Entries shown Block Start

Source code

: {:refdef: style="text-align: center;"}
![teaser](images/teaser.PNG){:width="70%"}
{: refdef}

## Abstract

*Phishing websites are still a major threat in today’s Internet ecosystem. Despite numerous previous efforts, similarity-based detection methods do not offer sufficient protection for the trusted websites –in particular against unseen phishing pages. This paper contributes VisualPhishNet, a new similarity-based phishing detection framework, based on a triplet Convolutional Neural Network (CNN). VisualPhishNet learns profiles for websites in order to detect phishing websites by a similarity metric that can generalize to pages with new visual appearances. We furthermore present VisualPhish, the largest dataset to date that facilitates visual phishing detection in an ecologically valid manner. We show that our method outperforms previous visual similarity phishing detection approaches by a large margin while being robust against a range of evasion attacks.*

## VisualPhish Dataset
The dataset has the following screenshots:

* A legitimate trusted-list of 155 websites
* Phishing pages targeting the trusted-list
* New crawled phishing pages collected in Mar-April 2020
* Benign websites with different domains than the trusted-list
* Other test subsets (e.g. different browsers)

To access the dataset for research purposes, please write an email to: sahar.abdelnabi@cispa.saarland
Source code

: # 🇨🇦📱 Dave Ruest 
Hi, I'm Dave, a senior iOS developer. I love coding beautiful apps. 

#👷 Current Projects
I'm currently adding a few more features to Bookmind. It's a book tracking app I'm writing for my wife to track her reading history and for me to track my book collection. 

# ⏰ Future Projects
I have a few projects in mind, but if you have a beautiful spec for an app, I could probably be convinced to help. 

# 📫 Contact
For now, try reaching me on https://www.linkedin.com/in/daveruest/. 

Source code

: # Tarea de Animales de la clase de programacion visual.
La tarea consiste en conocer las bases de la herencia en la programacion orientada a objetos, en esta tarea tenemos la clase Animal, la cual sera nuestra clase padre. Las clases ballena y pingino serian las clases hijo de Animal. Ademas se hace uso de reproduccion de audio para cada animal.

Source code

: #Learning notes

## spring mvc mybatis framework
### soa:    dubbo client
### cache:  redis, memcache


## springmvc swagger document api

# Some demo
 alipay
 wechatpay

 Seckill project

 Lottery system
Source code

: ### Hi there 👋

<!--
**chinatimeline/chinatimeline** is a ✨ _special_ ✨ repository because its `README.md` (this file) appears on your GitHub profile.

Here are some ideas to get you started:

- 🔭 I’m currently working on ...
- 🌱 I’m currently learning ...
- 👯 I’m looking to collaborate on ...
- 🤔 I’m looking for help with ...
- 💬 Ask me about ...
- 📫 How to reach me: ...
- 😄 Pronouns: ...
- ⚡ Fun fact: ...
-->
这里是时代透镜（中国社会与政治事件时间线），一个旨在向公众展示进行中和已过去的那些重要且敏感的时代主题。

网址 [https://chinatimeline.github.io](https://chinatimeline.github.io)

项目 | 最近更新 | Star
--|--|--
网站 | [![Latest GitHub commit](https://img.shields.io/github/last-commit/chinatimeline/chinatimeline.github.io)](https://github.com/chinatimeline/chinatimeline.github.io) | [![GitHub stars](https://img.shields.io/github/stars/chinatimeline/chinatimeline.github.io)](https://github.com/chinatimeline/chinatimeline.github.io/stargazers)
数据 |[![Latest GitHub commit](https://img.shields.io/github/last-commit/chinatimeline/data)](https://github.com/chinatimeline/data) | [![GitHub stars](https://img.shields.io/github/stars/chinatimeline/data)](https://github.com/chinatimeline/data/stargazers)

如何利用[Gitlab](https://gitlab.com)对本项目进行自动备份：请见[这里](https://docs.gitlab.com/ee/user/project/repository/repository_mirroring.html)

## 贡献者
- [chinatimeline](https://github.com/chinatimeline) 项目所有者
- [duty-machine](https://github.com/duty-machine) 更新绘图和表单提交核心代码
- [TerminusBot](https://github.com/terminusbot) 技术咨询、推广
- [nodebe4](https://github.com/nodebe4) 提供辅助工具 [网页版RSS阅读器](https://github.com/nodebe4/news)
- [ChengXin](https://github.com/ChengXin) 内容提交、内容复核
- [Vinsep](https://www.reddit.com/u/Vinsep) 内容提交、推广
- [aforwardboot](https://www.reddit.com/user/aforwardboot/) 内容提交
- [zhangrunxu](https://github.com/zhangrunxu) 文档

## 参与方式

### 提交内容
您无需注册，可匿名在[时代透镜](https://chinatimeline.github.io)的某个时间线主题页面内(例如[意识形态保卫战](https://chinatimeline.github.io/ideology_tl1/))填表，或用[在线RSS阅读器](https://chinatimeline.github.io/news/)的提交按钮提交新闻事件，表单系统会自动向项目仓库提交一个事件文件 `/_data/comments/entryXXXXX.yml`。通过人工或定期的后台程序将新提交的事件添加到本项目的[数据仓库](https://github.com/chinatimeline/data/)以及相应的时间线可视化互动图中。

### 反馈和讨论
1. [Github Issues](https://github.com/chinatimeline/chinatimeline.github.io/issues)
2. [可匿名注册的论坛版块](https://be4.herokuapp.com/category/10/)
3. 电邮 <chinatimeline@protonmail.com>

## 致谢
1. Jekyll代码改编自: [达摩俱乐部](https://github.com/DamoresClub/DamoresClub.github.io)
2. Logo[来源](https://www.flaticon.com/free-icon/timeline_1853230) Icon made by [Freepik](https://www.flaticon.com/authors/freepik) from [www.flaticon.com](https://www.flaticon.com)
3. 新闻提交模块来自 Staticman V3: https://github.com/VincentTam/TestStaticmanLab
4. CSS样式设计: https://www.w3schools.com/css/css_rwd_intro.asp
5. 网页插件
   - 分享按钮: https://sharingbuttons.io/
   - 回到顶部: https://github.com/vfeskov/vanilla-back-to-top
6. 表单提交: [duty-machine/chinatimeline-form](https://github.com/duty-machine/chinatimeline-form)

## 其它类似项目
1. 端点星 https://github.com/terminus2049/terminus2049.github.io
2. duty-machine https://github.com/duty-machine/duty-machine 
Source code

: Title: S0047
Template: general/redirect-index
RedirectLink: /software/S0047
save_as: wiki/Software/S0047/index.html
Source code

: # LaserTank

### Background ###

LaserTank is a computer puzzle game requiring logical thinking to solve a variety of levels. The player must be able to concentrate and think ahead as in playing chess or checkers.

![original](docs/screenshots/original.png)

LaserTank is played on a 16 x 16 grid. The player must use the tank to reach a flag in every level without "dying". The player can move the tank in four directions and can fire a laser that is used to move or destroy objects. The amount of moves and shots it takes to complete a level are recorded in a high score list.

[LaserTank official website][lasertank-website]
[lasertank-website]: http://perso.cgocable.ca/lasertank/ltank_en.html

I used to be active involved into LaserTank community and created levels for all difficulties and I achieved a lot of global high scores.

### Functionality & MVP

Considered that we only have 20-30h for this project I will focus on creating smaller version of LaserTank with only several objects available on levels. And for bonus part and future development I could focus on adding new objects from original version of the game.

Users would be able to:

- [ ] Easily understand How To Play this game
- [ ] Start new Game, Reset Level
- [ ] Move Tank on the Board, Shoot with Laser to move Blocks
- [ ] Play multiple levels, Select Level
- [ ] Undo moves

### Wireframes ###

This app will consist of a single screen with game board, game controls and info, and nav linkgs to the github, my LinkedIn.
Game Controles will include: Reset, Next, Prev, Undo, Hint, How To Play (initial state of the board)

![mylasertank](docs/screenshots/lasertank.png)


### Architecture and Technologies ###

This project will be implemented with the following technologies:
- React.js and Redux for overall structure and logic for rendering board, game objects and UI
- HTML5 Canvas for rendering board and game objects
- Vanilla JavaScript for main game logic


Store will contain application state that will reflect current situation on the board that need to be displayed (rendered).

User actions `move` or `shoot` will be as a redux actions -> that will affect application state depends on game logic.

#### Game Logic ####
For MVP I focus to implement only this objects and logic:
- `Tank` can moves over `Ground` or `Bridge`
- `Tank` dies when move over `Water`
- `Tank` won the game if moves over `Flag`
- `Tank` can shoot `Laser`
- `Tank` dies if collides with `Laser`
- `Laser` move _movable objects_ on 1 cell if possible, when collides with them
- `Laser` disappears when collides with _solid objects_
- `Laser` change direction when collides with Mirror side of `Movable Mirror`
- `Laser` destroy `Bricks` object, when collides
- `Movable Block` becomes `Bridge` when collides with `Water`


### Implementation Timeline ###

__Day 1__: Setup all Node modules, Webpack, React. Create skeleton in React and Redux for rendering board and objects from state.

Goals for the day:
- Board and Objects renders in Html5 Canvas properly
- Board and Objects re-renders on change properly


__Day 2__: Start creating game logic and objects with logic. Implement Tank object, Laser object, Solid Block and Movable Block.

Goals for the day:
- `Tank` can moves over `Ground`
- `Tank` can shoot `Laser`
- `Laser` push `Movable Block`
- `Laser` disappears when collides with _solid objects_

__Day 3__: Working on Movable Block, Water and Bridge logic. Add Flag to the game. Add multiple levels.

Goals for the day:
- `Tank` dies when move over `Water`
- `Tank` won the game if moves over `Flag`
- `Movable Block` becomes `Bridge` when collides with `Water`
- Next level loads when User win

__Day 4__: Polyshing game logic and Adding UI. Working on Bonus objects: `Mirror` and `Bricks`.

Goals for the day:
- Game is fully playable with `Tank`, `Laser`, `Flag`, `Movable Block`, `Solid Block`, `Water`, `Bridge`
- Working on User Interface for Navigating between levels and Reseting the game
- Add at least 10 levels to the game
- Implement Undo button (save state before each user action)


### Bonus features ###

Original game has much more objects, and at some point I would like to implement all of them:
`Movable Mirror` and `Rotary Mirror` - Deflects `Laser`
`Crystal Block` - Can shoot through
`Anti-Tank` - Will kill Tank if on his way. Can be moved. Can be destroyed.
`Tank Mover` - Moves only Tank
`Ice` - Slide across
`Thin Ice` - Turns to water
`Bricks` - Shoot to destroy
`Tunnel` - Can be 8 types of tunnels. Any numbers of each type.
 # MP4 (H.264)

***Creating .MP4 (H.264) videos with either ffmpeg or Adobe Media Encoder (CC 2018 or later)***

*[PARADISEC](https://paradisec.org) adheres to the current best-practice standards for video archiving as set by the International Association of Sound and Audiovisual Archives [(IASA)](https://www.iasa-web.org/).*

Entries shown Block End

_Instruction_
Copy the rows from their start through the line containing "The dataset has", reproducing each line precisely.

_Reply to the task_
Source code

: {:refdef: style="text-align: center;"}
![teaser](images/teaser.PNG){:width="70%"}
{: refdef}

## Abstract

*Phishing websites are still a major threat in today’s Internet ecosystem. Despite numerous previous efforts, similarity-based detection methods do not offer sufficient protection for the trusted websites –in particular against unseen phishing pages. This paper contributes VisualPhishNet, a new similarity-based phishing detection framework, based on a triplet Convolutional Neural Network (CNN). VisualPhishNet learns profiles for websites in order to detect phishing websites by a similarity metric that can generalize to pages with new visual appearances. We furthermore present VisualPhish, the largest dataset to date that facilitates visual phishing detection in an ecologically valid manner. We show that our method outperforms previous visual similarity phishing detection approaches by a large margin while being robust against a range of evasion attacks.*

## VisualPhish Dataset
The dataset has the following screenshots:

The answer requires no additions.